The Attempt at a Solution

so I now that the nullity is 2 and so \rho(A)=3
and because of that 4\leq \rho(B)\leq 5

but I don't know how to prove that AB\neq 0

 

[micromass]

Can you find an x such that ABx\neq 0?? That is: can you find an x such that Bx is not contained in the nullspace of A?

 

[BitterX]

Thanks for the reply
the null space of A is Sp[(1,0,0,0,0),(0,1,0,0,0)]
the nullity of B is 1 but it can be either Sp(1,0,0,0,0) or Sp(0,0,0,0,1) etc. or am I wrong?
I guess I am because this way it can be contained in the null space of A or not, and there's no way to determine. let's say that the null space of B is Sp(0,0,1,0,0) so it's not contained in the null space of A,

and let's call it Bx=(0,0,s,0,0) |s \in \mathbb{F}
so I just say that

ABx = (0,0,a_{33}s,a_{43}s,a_{53}s)

and if AB was 0 for every x it would have been (0,0,0,0,0)?
if so how can I determine if Bx is contained in Ax or not?
Thanks again!

 

[micromass]

the null space of A is Sp[(1,0,0,0,0),(0,1,0,0,0)]

No, it's not.

the nullity of B is 1

No, it's not.

What made you think that?

 

[BitterX]

I guess I'm wrong, let me tell you what my train of thought was:

I took the original null space given, put it in a matrix and got to that, that's the basis of the
null space.
so the nullity is 2, and then rank(A) is 3 (because it's a 5x5 matrix)
because rank(B)>rank(A) , rank(B) is either 4 or 5. and it's nullity is 1 or 0.

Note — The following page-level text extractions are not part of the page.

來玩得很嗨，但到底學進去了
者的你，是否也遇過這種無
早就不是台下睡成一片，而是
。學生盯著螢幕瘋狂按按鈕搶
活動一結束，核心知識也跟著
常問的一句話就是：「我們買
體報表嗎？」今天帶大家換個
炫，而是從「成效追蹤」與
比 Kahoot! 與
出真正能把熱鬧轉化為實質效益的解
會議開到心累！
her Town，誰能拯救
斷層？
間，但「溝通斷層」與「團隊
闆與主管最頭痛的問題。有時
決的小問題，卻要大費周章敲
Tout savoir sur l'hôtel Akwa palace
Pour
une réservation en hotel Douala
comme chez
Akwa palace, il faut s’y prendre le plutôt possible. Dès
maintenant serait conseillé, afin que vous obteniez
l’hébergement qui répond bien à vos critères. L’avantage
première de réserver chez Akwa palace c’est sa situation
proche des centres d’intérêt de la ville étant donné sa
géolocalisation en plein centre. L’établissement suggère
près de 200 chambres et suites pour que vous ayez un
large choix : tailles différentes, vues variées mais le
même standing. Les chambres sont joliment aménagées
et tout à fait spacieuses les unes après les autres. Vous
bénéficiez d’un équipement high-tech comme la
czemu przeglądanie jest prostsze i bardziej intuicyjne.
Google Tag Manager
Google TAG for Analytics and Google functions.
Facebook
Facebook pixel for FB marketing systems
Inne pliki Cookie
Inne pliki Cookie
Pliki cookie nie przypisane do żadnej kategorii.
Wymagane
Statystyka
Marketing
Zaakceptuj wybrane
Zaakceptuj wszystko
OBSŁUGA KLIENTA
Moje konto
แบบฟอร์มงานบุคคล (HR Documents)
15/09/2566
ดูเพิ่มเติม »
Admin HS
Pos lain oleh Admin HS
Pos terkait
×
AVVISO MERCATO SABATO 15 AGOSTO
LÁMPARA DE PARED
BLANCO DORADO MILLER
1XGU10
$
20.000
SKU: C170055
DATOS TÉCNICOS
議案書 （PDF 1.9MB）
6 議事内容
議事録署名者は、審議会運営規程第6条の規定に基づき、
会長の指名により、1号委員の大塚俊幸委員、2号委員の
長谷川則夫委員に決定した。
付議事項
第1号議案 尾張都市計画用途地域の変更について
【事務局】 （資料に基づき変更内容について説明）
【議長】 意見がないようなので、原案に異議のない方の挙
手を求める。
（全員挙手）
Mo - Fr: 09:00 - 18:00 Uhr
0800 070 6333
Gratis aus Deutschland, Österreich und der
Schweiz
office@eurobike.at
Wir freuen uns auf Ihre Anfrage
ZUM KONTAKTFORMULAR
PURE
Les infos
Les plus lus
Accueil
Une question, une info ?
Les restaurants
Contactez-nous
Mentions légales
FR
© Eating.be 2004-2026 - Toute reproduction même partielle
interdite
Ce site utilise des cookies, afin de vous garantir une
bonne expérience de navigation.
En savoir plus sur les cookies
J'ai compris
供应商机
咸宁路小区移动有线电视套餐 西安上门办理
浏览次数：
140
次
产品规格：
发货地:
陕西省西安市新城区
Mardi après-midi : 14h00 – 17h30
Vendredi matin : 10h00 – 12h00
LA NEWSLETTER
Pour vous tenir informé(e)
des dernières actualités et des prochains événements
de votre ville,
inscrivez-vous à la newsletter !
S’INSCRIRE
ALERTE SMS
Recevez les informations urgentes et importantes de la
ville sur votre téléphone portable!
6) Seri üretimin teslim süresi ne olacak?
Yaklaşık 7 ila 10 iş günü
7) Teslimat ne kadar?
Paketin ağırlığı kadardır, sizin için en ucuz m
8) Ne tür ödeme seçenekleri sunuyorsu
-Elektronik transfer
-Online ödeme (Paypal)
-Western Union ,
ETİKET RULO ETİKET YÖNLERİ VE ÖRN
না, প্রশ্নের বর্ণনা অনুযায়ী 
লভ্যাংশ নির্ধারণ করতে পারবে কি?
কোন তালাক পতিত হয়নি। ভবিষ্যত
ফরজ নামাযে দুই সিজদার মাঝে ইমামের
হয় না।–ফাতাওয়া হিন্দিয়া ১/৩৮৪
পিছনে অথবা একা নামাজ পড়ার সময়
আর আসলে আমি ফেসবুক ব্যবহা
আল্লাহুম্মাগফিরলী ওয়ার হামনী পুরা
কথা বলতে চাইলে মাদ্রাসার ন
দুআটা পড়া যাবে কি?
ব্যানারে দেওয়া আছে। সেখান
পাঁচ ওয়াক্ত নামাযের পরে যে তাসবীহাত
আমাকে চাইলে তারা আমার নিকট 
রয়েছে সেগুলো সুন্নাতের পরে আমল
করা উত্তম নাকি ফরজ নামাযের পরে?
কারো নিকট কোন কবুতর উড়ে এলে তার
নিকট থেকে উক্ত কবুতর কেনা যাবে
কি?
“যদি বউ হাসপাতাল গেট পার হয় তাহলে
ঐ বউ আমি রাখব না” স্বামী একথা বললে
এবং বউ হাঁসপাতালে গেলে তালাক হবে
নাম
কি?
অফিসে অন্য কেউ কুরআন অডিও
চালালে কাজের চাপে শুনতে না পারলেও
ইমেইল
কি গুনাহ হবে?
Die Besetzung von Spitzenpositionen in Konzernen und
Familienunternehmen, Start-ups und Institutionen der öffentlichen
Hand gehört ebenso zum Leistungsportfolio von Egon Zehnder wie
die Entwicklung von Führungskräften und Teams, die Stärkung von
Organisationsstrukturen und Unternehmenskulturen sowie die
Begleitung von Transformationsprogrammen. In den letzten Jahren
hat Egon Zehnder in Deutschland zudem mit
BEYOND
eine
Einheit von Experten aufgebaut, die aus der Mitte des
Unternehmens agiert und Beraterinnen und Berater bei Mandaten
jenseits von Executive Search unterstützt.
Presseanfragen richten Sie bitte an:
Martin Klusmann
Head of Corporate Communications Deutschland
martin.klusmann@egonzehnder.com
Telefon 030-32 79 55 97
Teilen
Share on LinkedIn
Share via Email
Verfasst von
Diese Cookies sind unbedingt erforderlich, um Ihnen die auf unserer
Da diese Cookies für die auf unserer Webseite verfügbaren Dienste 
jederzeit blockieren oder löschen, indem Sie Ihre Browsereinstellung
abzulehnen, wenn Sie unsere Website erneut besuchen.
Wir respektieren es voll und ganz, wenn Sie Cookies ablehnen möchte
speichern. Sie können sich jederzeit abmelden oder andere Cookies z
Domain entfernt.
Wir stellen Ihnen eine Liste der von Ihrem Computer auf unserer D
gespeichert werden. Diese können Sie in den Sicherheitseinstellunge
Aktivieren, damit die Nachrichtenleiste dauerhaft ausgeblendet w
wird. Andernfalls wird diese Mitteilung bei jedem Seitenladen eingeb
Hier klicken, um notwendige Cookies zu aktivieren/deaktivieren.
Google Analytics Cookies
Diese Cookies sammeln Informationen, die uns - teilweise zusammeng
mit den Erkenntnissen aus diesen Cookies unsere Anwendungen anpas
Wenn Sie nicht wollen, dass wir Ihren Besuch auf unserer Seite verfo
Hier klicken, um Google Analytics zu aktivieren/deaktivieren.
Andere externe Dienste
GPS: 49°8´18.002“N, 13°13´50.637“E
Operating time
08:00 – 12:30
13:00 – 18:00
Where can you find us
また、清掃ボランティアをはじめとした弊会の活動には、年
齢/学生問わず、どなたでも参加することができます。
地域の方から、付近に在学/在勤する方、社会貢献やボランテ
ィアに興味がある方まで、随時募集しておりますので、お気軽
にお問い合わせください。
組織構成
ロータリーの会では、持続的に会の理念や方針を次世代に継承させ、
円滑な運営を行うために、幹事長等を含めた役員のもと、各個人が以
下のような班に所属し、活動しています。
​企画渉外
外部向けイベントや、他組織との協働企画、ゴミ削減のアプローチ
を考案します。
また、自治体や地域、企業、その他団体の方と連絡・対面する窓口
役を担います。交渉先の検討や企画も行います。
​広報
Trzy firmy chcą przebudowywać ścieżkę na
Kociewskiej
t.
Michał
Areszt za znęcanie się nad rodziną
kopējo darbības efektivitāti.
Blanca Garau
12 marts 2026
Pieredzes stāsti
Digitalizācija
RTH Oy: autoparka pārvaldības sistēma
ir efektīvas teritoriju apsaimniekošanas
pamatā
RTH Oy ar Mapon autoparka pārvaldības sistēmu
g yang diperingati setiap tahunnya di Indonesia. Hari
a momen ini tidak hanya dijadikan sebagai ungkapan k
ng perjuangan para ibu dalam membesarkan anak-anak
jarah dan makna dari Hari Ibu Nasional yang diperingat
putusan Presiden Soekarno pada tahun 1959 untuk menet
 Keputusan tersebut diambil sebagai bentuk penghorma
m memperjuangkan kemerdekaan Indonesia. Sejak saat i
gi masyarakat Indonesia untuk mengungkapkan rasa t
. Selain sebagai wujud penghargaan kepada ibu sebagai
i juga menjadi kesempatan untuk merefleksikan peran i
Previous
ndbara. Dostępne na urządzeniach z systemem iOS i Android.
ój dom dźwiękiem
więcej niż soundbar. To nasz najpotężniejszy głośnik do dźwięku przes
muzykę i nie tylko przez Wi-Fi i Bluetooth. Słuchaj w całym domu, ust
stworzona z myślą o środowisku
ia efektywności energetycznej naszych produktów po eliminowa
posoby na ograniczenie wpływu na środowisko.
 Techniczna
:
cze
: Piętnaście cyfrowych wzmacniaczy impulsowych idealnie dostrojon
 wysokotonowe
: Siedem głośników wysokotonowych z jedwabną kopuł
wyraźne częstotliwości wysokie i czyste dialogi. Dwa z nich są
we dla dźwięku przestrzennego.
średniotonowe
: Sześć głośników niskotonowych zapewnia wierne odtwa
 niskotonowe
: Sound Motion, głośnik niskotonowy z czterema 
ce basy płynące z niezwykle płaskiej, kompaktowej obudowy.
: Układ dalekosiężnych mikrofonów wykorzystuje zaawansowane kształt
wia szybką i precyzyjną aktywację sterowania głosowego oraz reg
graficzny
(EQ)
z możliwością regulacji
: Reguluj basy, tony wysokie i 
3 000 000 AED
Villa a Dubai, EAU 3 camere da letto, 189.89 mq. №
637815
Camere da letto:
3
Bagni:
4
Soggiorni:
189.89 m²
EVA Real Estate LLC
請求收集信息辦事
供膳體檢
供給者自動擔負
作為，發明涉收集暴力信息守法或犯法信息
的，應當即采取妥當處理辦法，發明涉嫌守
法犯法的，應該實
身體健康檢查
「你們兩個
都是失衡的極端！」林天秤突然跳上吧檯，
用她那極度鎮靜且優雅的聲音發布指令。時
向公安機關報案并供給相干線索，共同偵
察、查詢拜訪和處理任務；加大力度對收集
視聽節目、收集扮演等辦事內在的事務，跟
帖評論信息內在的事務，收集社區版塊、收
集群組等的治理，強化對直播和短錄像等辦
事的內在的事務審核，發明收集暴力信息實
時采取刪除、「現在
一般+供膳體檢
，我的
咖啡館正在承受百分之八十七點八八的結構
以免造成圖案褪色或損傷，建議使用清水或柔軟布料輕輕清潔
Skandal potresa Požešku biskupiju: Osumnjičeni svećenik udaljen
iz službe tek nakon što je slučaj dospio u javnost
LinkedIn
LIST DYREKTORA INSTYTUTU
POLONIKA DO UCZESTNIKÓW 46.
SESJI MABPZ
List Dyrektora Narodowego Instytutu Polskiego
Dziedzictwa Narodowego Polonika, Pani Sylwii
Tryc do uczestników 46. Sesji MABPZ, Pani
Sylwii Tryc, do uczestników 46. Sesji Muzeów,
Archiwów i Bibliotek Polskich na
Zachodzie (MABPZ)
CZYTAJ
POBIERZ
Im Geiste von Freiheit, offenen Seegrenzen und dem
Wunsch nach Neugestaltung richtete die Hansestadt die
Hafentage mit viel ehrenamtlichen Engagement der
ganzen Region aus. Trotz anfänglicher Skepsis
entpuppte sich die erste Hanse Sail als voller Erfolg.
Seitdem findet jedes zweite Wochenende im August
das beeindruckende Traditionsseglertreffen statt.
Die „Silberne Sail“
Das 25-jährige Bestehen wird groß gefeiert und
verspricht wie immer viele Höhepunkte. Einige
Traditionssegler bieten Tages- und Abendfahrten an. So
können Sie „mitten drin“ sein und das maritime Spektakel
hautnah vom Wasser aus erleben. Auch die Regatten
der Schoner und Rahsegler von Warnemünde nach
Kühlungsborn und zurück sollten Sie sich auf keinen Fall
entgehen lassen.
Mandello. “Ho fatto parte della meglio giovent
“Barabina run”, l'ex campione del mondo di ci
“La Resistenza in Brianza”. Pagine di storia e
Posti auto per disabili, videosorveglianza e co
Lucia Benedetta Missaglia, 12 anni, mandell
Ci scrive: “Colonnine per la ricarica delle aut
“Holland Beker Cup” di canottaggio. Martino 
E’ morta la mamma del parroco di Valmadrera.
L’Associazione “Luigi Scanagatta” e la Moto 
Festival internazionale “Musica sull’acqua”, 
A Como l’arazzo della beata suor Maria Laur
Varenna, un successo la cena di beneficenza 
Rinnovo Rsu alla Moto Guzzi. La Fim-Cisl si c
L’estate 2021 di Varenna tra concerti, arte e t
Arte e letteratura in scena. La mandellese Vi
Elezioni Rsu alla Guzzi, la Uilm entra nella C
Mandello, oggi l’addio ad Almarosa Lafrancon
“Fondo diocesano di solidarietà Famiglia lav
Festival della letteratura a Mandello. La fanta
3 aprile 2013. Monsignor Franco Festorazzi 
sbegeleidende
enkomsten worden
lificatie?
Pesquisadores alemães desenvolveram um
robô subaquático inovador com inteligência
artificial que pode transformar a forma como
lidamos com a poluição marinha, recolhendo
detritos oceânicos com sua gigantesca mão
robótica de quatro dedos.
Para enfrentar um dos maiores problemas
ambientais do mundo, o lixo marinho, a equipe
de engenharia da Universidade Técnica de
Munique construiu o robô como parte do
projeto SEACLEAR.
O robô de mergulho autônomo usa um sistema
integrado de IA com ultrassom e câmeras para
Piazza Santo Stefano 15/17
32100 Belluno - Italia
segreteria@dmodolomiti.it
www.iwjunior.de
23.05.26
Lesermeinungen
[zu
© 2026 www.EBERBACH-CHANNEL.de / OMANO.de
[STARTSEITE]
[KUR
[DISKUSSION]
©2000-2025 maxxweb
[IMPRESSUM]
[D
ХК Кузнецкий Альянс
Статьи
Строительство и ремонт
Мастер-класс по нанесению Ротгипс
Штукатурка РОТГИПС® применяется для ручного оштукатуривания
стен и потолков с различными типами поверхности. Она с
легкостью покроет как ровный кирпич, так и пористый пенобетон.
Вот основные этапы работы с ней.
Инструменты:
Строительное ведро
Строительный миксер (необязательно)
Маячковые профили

I thought about a different way to prove it, but I need to prove that nullspace A, nullspace B,
are subspaces of nullspace AB.

if so: nullity(AB)=nullity(A)+nullity(B)-nullity(A\cap B)

which means:
nullity(AB)\leq nullity(A)+nullity(B)

because we know the nullity of both A and B (assuming I'm right)
nullity(AB)\leq 3
using the rank nullity theorem:

\rho(AB)=n-nullity(AB)

\rho(AB) \geq 2

what do you think?